Disha Ravi Greta's WhatsApp chats to remain online

Disha Ravi Greta WhatsApp chats to remain online

Reminding all parties that there needs to be a balance between right to privacy, freedom of speech and sovereignty and integrity of India, the Delhi High Court on Friday asked the Disha Ravi’s lawyers to make sure that Disha Ravi or any other person directly associated with her do not indulge in any kind of maligning of the police or the investigating authorities. The court refused to order removal of Disha Ravi Greta WhatsApp chats from online platforms.

Accepting Delhi Police’s submission that they had neither leaked any ‘unlawful material’ nor breached any code or rule, the court asked the Delhi Police to keep abiding by the rules and their commitment to the court to continue doing that.

There is no doubt that the regulation of content in print and electronic media has been a very contested issue across the world and India is no exception to that.

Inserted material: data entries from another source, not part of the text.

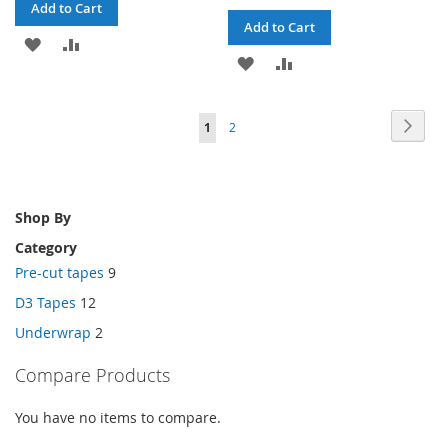
Add to Cart
Add to Cart
ADD
ADD
ADD
ADD
TO
TO
TO
TO
WISH
COMPARE
Page
Page
Next
You're
Page
1
2
WISH
COMPARE
LIST
currently
LIST
reading
Shop By
page
Category
Pre-cut tapes
9
D3 Tapes
12
Underwrap
2
Compare Products
You have no items to compare.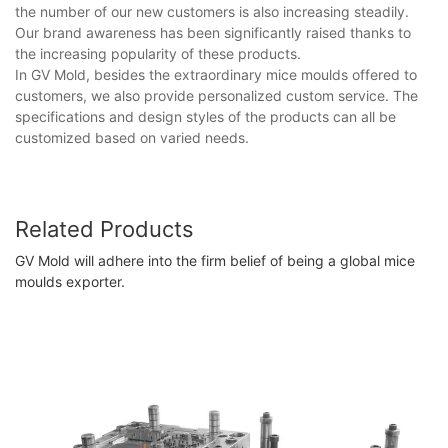
the number of our new customers is also increasing steadily.
Our brand awareness has been significantly raised thanks to
the increasing popularity of these products.
In GV Mold, besides the extraordinary mice moulds offered to
customers, we also provide personalized custom service. The
specifications and design styles of the products can all be
customized based on varied needs.
Related Products
GV Mold will adhere into the firm belief of being a global mice
moulds exporter.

The reasons for the same are not far to seek in as much as content regulation is viewed as being directly affrontive to the Right of free speech.

The actual hearing of Disha’s application will now take place next month. The judge Pratibha M. Singh recognized the difficulty of various TV channels who had been served with copies of her Stay Application at the last minute. The court said they have not had the opportunity to respond to the allegations made by Disha in the petition. TV channels and the Court received the documents on the day of the hearing of this interim application.

The judge said, “Thus, time would have to be granted to the Respondents to file a reply”.

Asking all parties to do the right thing, the Judge adjourned the matter to be heard in March.

Court refuses interim relief
Disha Ravi wanted TV channels and other online platforms to remove her WhatsApp chats with Greta Thunberg. On behalf of Disha ravi, senior advocate Akhil Sibal, son of Congress leader and seior advocate Kapil Sibal, submitted the following relief requests:

  1. WhatsApp conversation ought to be removed from the public domain;
  2. Delhi police should be directed not to disseminate anything, which is not part of the public record;
  3. Media houses ought to be directed to comply with their relevant codes;
  4. Delhi police ought not to share the investigation files; and
  5. Delhi police ought not to conduct any press briefings.

Saying “there is no doubt that regulation of content has been a very contested issue across the world and India is no exception to it,” the Judge practically refused every single relief request except the third above which was part of a direction for all parties including Disha to do the right thing by the rules, governing code and relevant law. She too was asked to refrain from maligning the image of the police or other investigating agencies.

For the removal any doubt, the judge actually wrote in her judgement that the police are entitled to conduct their briefings in accordance with law.